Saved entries

■ ■ ■ ■ ■

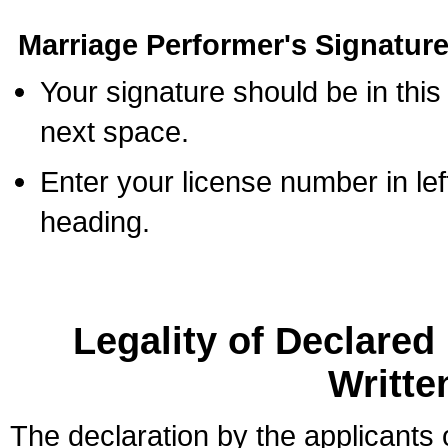
Marriage Performer's Signature
Your signature should be in this
next space.
Enter your license number in l
heading.
Legality of Declare
Writte
The declaration by the applicants 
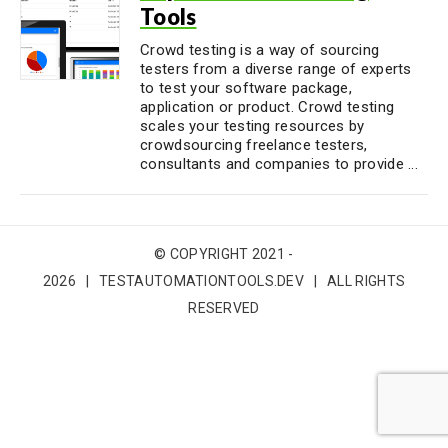
Tools
Crowd testing is a way of sourcing
testers from a diverse range of experts
to test your software package,
application or product. Crowd testing
scales your testing resources by
crowdsourcing freelance testers,
consultants and companies to provide ...
© COPYRIGHT 2021 -
2026 | TESTAUTOMATIONTOOLS.DEV | ALL RIGHTS
RESERVED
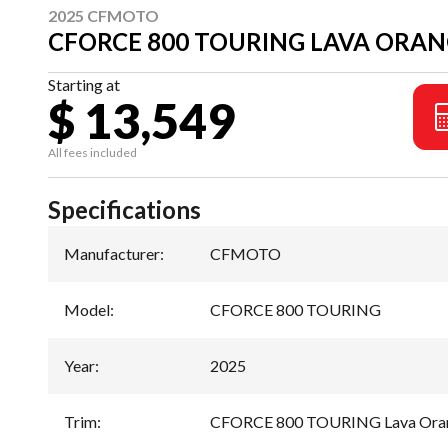
2025 CFMOTO
CFORCE 800 TOURING LAVA ORA
Starting at
$ 13,549
All fees included
Specifications
Manufacturer
:
CFMOTO
Model
:
CFORCE 800 TOURING
Year
:
2025
Trim
:
CFORCE 800 TOURING Lava Ora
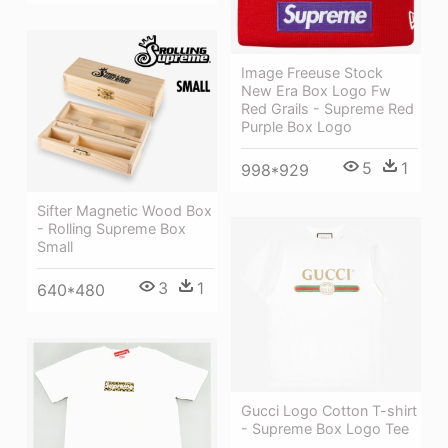
Image Freeuse Stock
New Era Box Logo Fw
Red Grails - Supreme Red
Purple Box Logo
5
1
998*929
Sifter Magnetic Wood Box
- Rolling Supreme Box
Small
3
1
640*480
Gucci Logo Cotton T-shirt
- Supreme Box Logo Tee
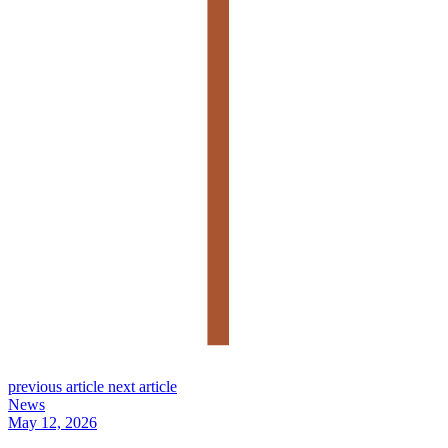
previous article
next article
News
May 12, 2026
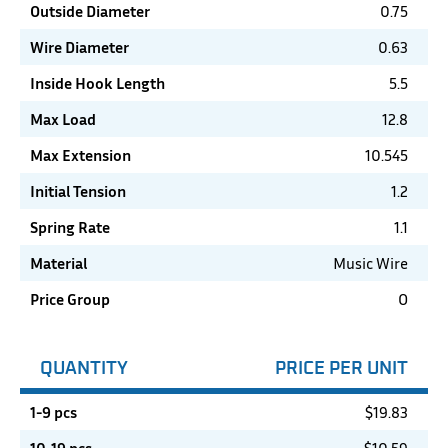
Outside Diameter
0.75
Wire Diameter
0.63
Inside Hook Length
5.5
Max Load
12.8
Max Extension
10.545
Initial Tension
1.2
Spring Rate
1.1
Material
Music Wire
Price Group
O
QUANTITY
PRICE PER UNIT
1-9 pcs
$
19.83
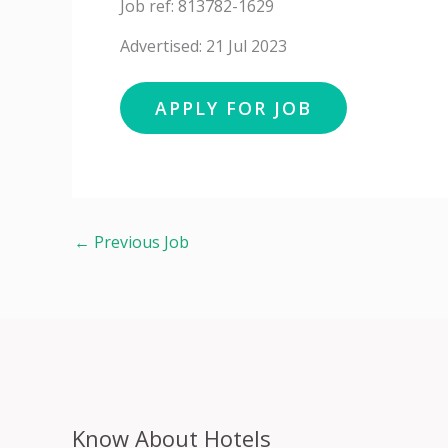
Job ref: 813782-1629
Advertised: 21 Jul 2023
←
Previous Job
Know About Hotels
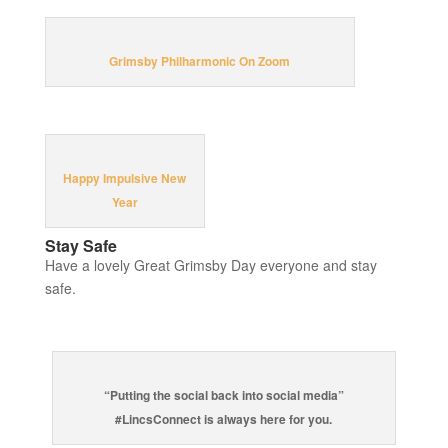
Grimsby Philharmonic On Zoom
Happy Impulsive New
Year
Stay Safe
Have a lovely Great Grimsby Day everyone and stay
safe.
“Putting the social back into social media”
#LincsConnect is always here for you.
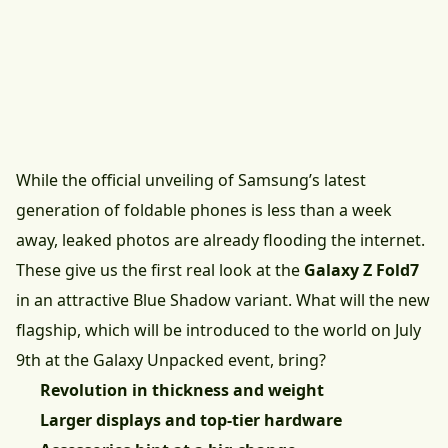
While the official unveiling of Samsung’s latest
generation of foldable phones is less than a week
away, leaked photos are already flooding the internet.
These give us the first real look at the
Galaxy Z Fold7
in an attractive Blue Shadow variant. What will the new
flagship, which will be introduced to the world on July
9th at the Galaxy Unpacked event, bring?
Revolution in thickness and weight
Larger displays and top-tier hardware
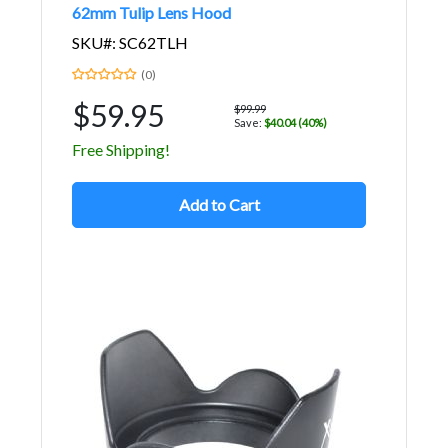
62mm Tulip Lens Hood
SKU#: SC62TLH
(0)
$59.95
$99.99
Save:
$40.04 (40%)
Free Shipping!
Add to Cart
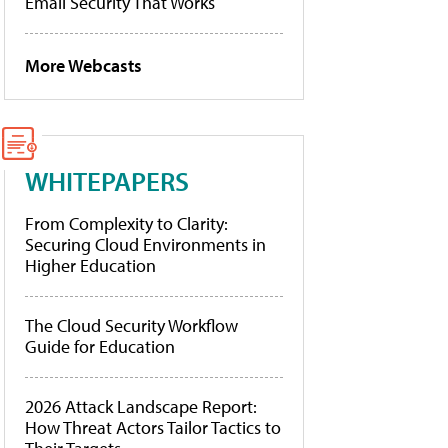
Email Security That Works
More Webcasts
WHITEPAPERS
From Complexity to Clarity:
Securing Cloud Environments in
Higher Education
The Cloud Security Workflow
Guide for Education
2026 Attack Landscape Report:
How Threat Actors Tailor Tactics to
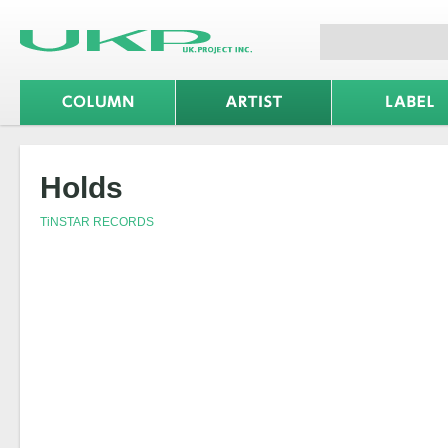
Holds
TiNSTAR RECORDS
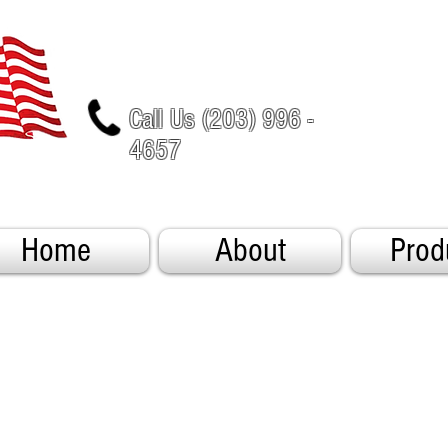
Call Us (203) 996 -
4657
Home
About
Prod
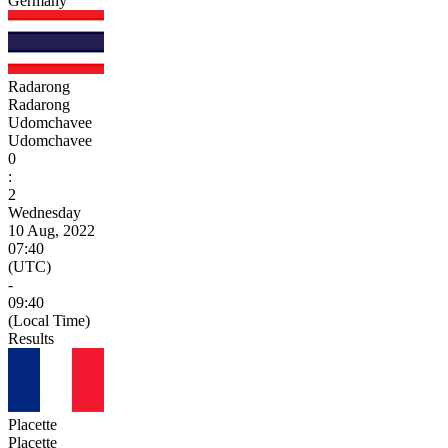
Germany
Radarong
Radarong
Udomchavee
Udomchavee
0
:
2
Wednesday
10 Aug, 2022
07:40
(UTC)
-
09:40
(Local Time)
Results
Placette
Placette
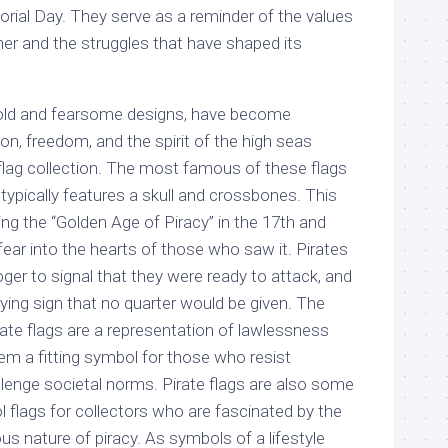
ial Day. They serve as a reminder of the values
her and the struggles that have shaped its
r bold and fearsome designs, have become
n, freedom, and the spirit of the high seas
flag collection. The most famous of these flags
 typically features a skull and crossbones. This
ing the “Golden Age of Piracy” in the 17th and
 fear into the hearts of those who saw it. Pirates
oger to signal that they were ready to attack, and
fying sign that no quarter would be given. The
rate flags are a representation of lawlessness
em a fitting symbol for those who resist
llenge societal norms. Pirate flags are also some
 flags for collectors who are fascinated by the
us nature of piracy. As symbols of a lifestyle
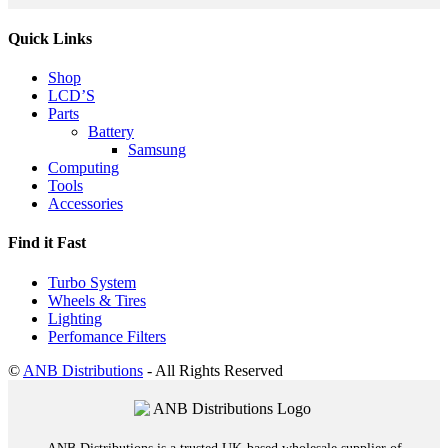
Quick Links
Shop
LCD’S
Parts
Battery
Samsung
Computing
Tools
Accessories
Find it Fast
Turbo System
Wheels & Tires
Lighting
Perfomance Filters
©
ANB Distributions
- All Rights Reserved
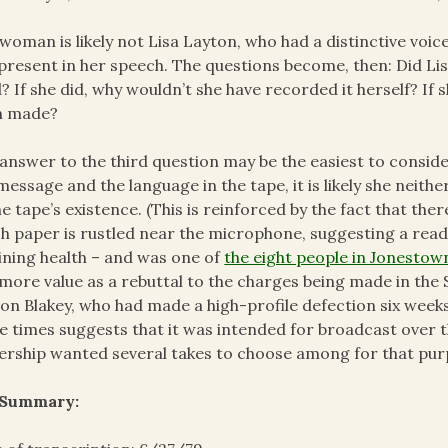
woman is likely not Lisa Layton, who had a distinctive vo
l present in her speech. The questions become, then: Did L
? If she did, why wouldn’t she have recorded it herself? If 
n made?
answer to the third question may be the easiest to consider, 
message and the language in the tape, it is likely she neit
he tape’s existence. (This is reinforced by the fact that ther
h paper is rustled near the microphone, suggesting a readi
ining health – and was one of
the eight people in Jonesto
more value as a rebuttal to the charges being made in the
on Blakey, who had made a high-profile defection six weeks
e times suggests that it was intended for broadcast over
ership wanted several takes to choose among for that pur
 Summary:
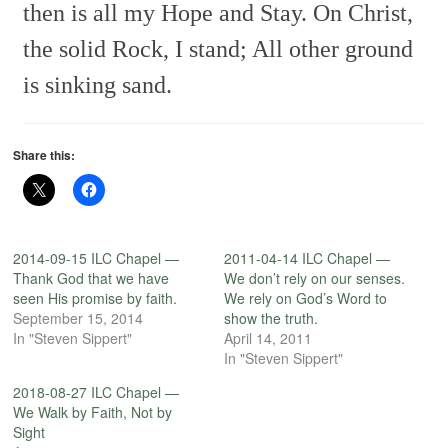
then is all my Hope and Stay.
On Christ,
the solid Rock, I stand;
All other ground
is sinking sand.
Share this:
2014-09-15 ILC Chapel —
2011-04-14 ILC Chapel —
Thank God that we have
We don’t rely on our senses.
seen His promise by faith.
We rely on God’s Word to
September 15, 2014
show the truth.
In "Steven Sippert"
April 14, 2011
In "Steven Sippert"
2018-08-27 ILC Chapel —
We Walk by Faith, Not by
Sight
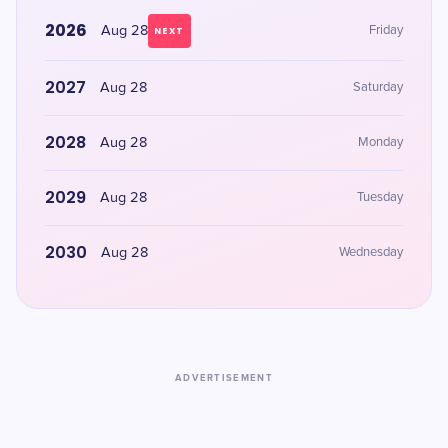
2026
Aug 28
Friday
NEXT
2027
Aug 28
Saturday
2028
Aug 28
Monday
2029
Aug 28
Tuesday
2030
Aug 28
Wednesday
ADVERTISEMENT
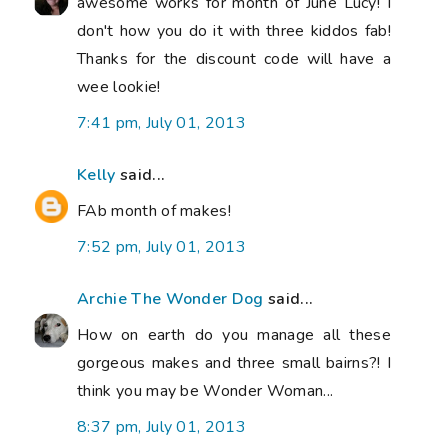
awesome works for month of June Lucy! I
don't how you do it with three kiddos fab!
Thanks for the discount code will have a
wee lookie!
7:41 pm, July 01, 2013
Kelly
said...
FAb month of makes!
7:52 pm, July 01, 2013
Archie The Wonder Dog
said...
How on earth do you manage all these
gorgeous makes and three small bairns?! I
think you may be Wonder Woman...
8:37 pm, July 01, 2013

■ ■ ■ ■ ■

TASK BRIEF
What to print is the stretch of entries from the line with "9th at the Galaxy Unpacked event, bring?" up to and including the line with "More Webcasts". Please print it exactly and leave out the pictures.

ANSWER TO THIS EXERCISE
9th at the Galaxy Unpacked event, bring?
Revolution in thickness and weight
Larger displays and top-tier hardware
62mm Tulip Lens Hood
SKU#: SC62TLH
(0)
$59.95
$99.99
Save:
$40.04 (40%)
Free Shipping!
Add to Cart
Email Security That Works
More Webcasts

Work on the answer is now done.